#### EXTRAIT DU DOCUMENT:
*-*-*

Un livre de Stefan Zweig.
Romancier et nouvelliste extrêmement talentueux, auteur d’une autobiographie lucide de premier plan (Le Monde d’hier) qui ne fut publiée qu’en 1944, après son suicide, Stefan Zweig (1881-1942) écrivit aussi, remarquablement, tout au long de sa carrière, un grand nombre de biographies d’hommes et de femmes célèbres. Or la première d’entre elles, considérée comme un simple coup d’essai, fut longtemps tenue pour négligeable. Fort heureusement, en 2015, un éditeur français, Le Castor Astral, s’avisa de ce manque et décida de la publier. La lire dans sa traduction française s’avère d’autant plus approprié que le livre est consacré à l’un de nos meilleurs poètes, Paul Verlaine (1844-1896).
La publication de ce mince ouvrage paraît aujourd’hui totalement justifiée. Certes, comme l’indique fort justement Olivier Philipponnat dans sa préface, Zweig s’y montre encore trop dépendant de la philosophie déterministe d’Hippolyte Taine (1828-1893), ce qui le conduit, par exemple, à chercher des influences germaniques dans le style de Verlaine, sous prétexte que ce dernier est né à Metz d’un père ayant des ascendances lorraines. On retrouve d’ailleurs une appréciation du même ordre dans les écrits de Zweig sur Rimbaud.
On aurait tort, cependant, de trop se focaliser sur ce genre d’allégations, somme toute secondaires. Zweig n’en demeure pas moins intéressant dans son entreprise de déchiffrer l’homme Verlaine à la lumière de ce qu’on connaît de sa vie et, bien évidemment, de ce qu’on peut extraire de l’abondance de ses écrits. Cette approche, pour ce qui concerne l’auteur des Poèmes saturniens, apparaît d’ailleurs d’autant plus judicieuse que, comme l’indique Zweig, c’est l’ensemble de l’œuvre du poète qui se révèle, d’une certaine manière, autobiographique. Quand Verlaine s’exprime, c’est toujours, mais de manière plus ou moins flagrante, pour parler de lui-même.

*-*-*

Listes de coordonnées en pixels
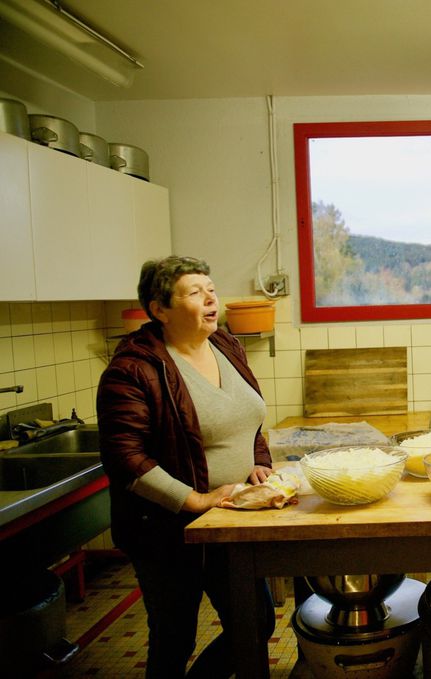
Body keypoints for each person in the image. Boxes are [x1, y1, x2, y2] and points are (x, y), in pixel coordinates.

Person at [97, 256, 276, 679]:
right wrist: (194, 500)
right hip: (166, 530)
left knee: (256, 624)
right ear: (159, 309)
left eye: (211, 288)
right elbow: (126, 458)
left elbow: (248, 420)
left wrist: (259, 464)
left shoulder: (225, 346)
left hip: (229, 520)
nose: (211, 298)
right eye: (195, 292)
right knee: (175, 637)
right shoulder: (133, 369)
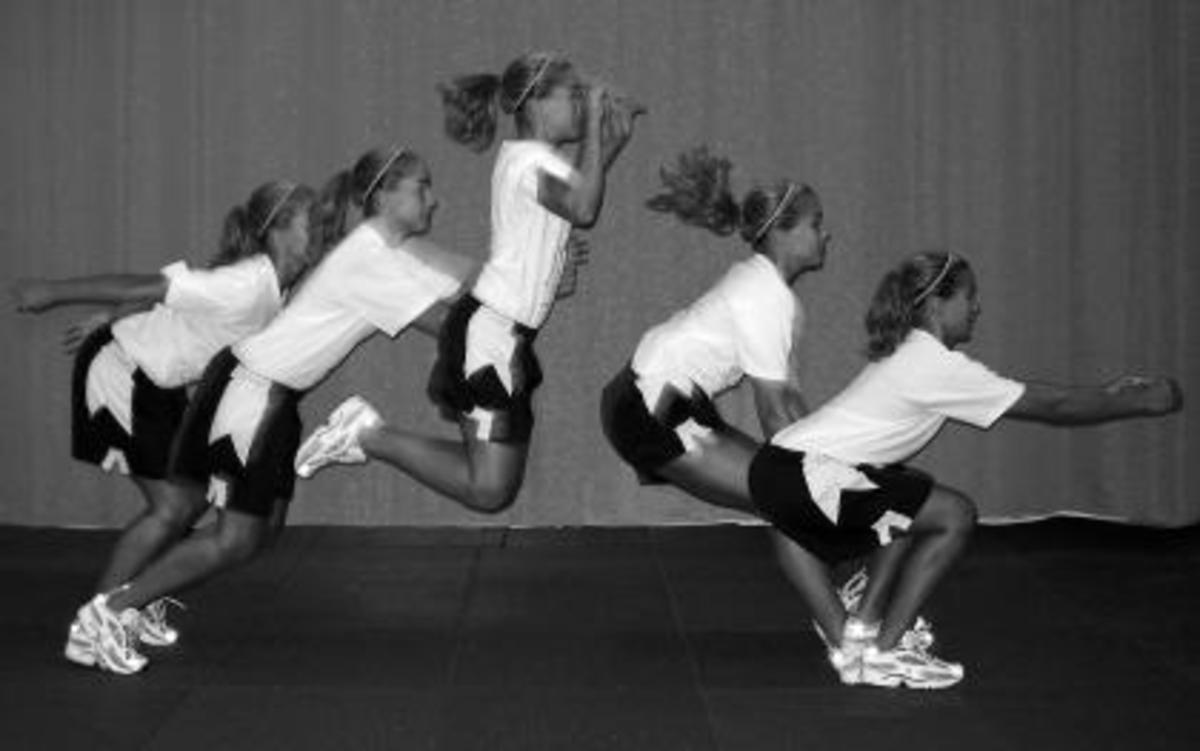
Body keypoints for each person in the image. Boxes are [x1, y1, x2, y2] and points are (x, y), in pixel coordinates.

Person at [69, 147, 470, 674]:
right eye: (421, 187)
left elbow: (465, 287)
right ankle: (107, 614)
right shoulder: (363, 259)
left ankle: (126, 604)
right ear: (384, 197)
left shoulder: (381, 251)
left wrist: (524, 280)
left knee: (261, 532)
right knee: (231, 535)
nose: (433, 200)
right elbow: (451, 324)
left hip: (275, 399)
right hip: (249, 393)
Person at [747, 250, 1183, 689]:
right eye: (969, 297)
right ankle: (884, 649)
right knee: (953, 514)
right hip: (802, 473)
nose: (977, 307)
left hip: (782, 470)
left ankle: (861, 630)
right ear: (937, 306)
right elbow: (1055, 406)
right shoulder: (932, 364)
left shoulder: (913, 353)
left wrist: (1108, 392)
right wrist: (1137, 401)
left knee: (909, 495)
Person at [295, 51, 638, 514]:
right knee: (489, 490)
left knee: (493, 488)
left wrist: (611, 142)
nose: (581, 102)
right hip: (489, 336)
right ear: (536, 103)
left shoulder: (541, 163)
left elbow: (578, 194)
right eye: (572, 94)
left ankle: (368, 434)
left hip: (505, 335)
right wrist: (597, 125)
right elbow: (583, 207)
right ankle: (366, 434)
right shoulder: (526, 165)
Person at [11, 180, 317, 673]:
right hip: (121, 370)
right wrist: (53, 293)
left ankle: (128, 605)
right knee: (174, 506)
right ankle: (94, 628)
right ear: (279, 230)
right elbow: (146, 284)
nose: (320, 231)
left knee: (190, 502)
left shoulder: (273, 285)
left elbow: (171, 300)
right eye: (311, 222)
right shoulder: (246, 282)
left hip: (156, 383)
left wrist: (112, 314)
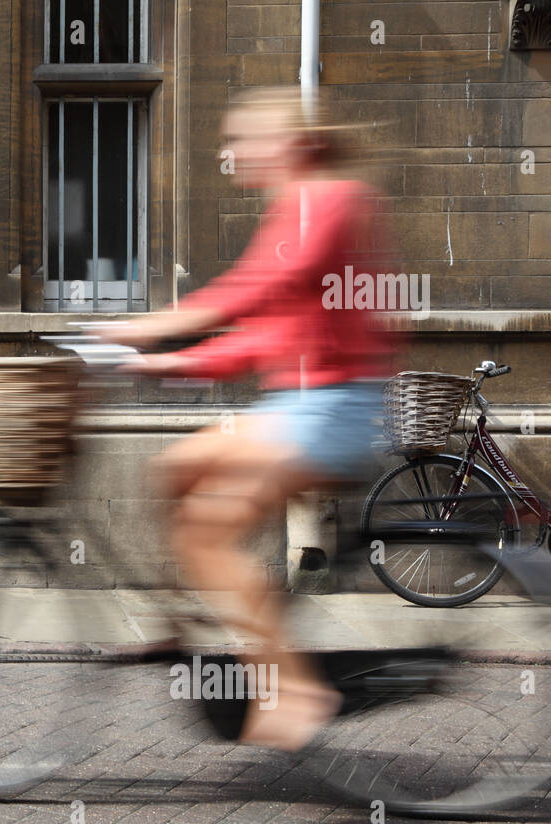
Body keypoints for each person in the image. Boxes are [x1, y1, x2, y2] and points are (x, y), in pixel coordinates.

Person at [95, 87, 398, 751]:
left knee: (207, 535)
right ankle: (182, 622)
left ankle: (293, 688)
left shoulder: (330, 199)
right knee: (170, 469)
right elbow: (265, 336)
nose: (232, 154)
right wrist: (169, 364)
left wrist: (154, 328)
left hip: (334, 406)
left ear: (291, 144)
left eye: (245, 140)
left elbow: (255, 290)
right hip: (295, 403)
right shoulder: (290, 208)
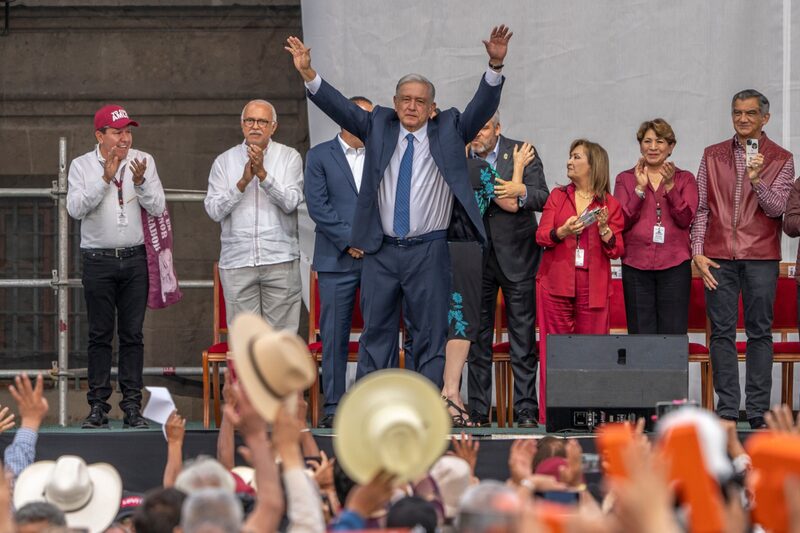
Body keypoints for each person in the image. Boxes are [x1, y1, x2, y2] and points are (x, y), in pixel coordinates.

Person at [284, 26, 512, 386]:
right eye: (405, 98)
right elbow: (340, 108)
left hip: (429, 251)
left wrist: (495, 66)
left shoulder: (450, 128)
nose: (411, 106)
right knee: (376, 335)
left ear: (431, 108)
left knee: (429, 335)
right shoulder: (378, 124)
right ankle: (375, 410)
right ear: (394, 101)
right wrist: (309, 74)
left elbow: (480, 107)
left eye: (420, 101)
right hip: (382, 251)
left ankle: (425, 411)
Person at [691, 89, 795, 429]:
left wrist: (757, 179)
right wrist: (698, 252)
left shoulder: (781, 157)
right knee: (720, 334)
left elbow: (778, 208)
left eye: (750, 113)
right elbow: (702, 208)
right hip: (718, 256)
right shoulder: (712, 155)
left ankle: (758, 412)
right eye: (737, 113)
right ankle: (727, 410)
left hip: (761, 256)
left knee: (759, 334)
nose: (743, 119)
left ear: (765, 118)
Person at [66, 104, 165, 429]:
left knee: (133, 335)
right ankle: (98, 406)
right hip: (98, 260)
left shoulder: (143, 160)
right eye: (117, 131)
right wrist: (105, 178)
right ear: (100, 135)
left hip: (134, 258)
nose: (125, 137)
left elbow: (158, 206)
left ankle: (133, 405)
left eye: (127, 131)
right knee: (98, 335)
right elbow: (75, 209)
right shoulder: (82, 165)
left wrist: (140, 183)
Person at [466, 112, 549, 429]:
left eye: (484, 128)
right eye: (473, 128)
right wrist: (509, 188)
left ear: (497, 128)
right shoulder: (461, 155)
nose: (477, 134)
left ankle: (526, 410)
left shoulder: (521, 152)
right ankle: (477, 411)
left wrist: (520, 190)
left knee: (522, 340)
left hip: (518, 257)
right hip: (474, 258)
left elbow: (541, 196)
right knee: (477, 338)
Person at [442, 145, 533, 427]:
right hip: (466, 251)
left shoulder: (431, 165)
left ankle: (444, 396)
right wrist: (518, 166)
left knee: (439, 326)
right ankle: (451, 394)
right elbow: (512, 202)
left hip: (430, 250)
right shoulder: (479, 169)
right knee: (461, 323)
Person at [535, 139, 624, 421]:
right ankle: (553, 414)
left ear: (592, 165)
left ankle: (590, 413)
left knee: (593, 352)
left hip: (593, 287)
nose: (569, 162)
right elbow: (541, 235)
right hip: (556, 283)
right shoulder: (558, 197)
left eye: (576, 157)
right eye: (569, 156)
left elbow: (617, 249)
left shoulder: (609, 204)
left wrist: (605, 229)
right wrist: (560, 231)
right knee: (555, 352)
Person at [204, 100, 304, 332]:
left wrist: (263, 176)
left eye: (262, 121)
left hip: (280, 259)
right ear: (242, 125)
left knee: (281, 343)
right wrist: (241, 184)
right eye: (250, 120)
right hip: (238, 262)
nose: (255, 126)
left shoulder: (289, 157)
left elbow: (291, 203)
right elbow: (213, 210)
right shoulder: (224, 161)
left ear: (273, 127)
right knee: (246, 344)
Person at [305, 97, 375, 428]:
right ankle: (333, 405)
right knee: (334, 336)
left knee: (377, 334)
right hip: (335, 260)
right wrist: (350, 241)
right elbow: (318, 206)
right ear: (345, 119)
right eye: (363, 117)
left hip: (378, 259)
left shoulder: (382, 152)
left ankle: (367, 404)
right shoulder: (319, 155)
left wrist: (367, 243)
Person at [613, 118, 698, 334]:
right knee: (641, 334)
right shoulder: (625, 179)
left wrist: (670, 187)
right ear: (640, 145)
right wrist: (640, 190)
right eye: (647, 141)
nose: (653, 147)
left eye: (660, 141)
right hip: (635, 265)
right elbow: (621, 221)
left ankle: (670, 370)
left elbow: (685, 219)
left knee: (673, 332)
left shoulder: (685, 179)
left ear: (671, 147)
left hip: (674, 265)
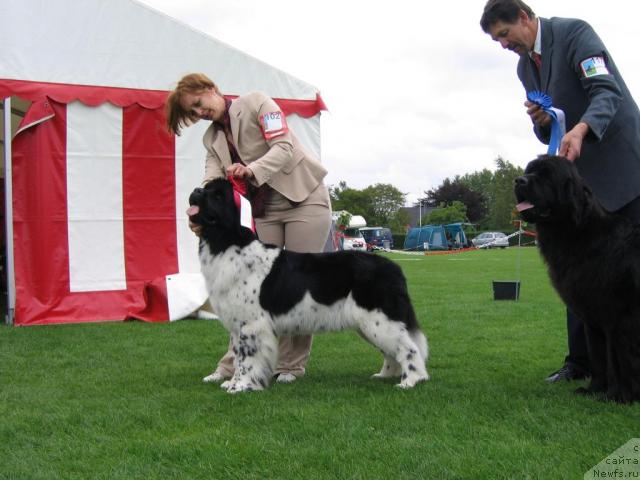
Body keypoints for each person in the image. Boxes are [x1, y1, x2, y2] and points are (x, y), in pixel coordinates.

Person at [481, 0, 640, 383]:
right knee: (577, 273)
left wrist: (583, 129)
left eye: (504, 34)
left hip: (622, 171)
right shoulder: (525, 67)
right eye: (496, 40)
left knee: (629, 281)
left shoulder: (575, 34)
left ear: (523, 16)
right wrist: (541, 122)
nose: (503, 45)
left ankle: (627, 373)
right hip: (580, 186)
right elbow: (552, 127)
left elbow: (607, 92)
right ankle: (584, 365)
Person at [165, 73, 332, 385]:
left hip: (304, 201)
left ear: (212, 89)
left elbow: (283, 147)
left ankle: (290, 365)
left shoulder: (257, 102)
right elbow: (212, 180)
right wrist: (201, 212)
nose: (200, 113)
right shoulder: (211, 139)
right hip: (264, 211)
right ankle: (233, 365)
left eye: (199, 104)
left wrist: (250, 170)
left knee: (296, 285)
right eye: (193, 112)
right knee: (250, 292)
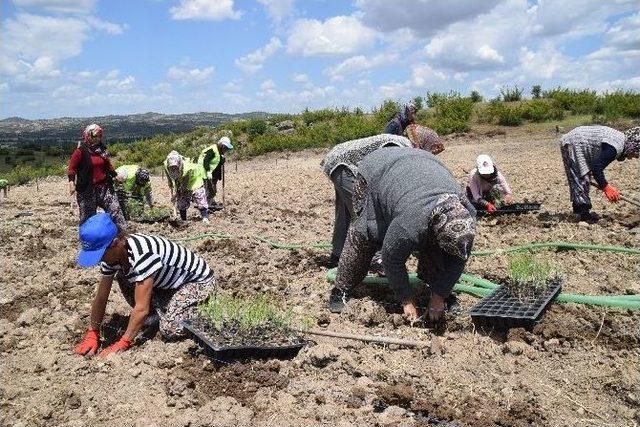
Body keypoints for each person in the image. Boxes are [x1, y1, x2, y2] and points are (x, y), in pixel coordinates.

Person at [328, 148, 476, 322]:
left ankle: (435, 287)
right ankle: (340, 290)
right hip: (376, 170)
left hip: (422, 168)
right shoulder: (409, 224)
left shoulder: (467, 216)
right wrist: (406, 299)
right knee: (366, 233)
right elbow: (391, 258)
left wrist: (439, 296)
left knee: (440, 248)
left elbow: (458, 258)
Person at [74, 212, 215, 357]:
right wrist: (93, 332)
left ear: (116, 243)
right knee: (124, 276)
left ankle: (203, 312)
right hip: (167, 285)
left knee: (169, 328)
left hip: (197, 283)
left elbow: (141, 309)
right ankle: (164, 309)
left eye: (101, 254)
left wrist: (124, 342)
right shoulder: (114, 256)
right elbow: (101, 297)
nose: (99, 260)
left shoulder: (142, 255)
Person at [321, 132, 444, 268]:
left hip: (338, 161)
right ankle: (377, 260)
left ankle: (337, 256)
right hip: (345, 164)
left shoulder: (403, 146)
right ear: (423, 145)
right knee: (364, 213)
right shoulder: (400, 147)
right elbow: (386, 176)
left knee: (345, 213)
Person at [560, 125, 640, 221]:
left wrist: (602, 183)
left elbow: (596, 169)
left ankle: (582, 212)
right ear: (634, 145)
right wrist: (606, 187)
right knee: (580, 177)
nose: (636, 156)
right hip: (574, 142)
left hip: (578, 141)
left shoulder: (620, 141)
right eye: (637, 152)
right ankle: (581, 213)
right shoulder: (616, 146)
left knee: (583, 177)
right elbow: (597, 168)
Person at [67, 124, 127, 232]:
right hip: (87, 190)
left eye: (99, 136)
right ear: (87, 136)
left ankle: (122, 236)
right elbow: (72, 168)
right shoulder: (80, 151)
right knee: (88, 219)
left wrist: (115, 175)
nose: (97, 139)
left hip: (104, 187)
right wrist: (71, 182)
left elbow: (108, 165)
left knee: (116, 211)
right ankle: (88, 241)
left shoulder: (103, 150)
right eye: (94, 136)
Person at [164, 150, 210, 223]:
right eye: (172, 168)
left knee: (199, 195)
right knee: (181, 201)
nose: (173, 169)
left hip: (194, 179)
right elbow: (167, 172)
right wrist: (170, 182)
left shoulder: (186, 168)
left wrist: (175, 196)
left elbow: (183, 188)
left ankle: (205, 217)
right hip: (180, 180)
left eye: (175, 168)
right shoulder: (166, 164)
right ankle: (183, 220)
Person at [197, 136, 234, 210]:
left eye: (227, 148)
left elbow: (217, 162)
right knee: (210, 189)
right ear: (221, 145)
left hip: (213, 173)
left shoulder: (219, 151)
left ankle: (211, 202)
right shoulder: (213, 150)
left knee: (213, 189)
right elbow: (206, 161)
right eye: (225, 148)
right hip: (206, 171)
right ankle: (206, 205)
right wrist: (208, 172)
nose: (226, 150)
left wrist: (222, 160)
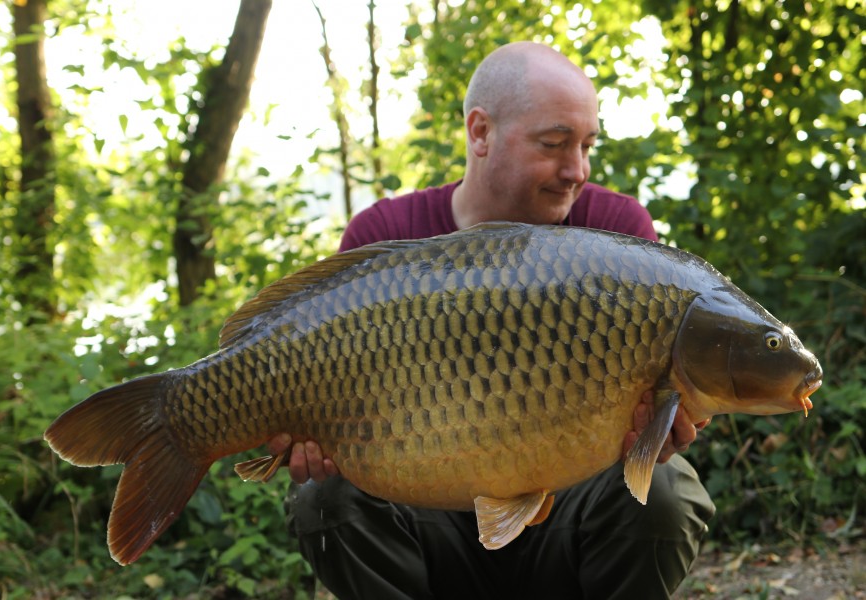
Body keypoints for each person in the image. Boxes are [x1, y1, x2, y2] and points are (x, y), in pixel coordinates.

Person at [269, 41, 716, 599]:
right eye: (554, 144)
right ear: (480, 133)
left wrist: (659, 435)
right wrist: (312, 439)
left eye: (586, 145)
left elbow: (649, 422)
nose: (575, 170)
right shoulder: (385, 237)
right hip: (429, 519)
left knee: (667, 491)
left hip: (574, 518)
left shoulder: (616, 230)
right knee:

*-*-*

#### CONSIGNE:
Poursuivez le texte sur le livre de Stefan Zweig consacré à Verlaine, à la suite de sa dernière phrase.

#### RÉPONSE RÉDIGÉE:
Lui demander autre chose serait inutile. Ce n’est pas par égoïsme, ni par suffisance, ni par étroitesse d’esprit, c’est tout simplement parce que Verlaine ne sait pas parler d’autre chose. Cela étant, tout en ne parlant que de lui, il parvient, quand il est au sommet de son art, à dépasser le singulier pour embrasser, sans le chercher, sans le vouloir, sinon l’universel, en tout cas des expériences, des sensations, des sentiments que plus d’un lecteur n’éprouvera nulle peine à reconnaître comme sienne.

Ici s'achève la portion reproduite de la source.